Although it was emotionally difficult for me to learn that I was not a member of the minyan, it did cause me to do some needed soul-searching concerning my involvement with Judaism. As much as I hate to admit it, it was an additional motivator for me to convert. A few months ago, about two years after I found out I was not a minyan member, I contacted the rabbi of a large Conservative synagogue in which my family also has a membership and began to study with him for the purpose of conversion.

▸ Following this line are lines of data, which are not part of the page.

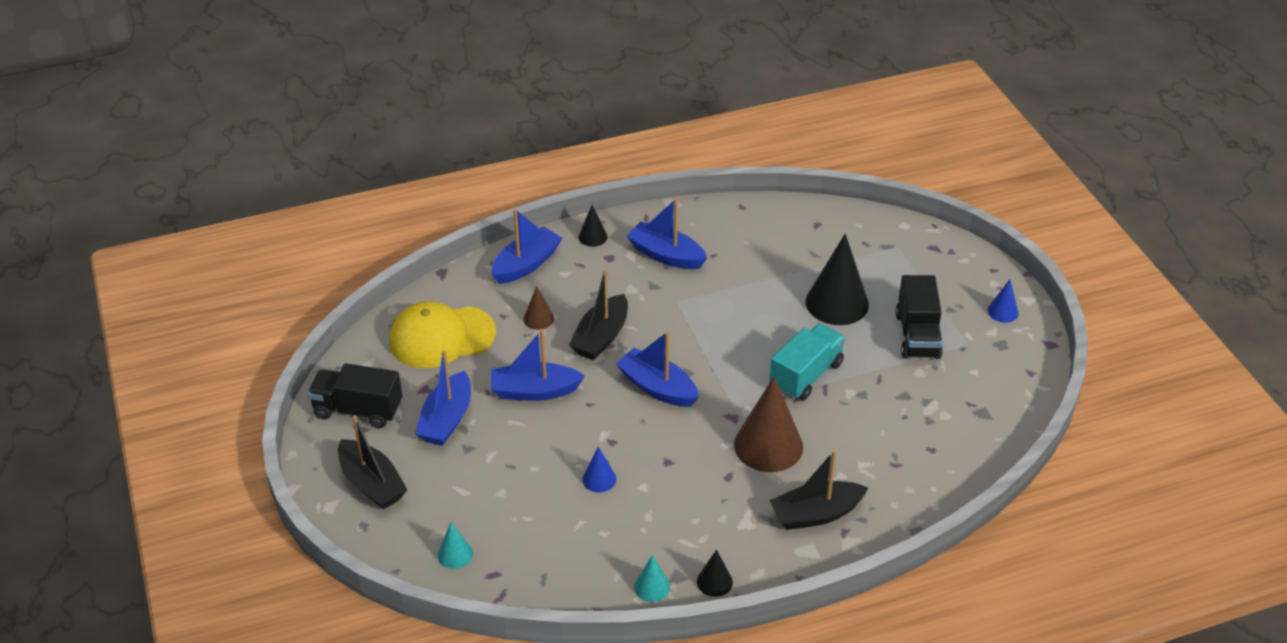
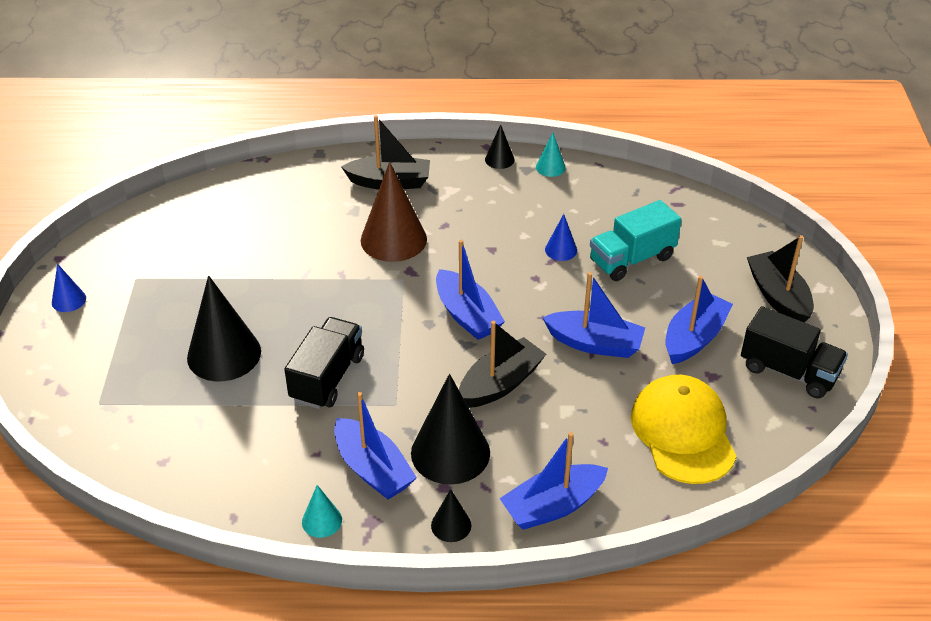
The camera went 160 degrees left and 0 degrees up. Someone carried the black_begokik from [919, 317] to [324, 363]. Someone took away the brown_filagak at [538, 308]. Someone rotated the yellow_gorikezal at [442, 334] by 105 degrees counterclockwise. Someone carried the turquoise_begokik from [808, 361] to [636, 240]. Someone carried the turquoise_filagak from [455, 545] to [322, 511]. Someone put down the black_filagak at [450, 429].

Recently when we were attending services at the small lay-led satellite minyan of that Conservative synagogue, I was offered an honor. I turned it down with my usual apologetic "I can't," without further explanation. I wondered whether the person who offered it to me did not know that I am not Jewish or if he felt that it was permissible for a non-Jew to do "gelila" (wrapping the Torah). It was still a slightly embarrassing situation, but this time I smiled as I thought to myself: "Not now, but ask me again in the future when I will be able to accept."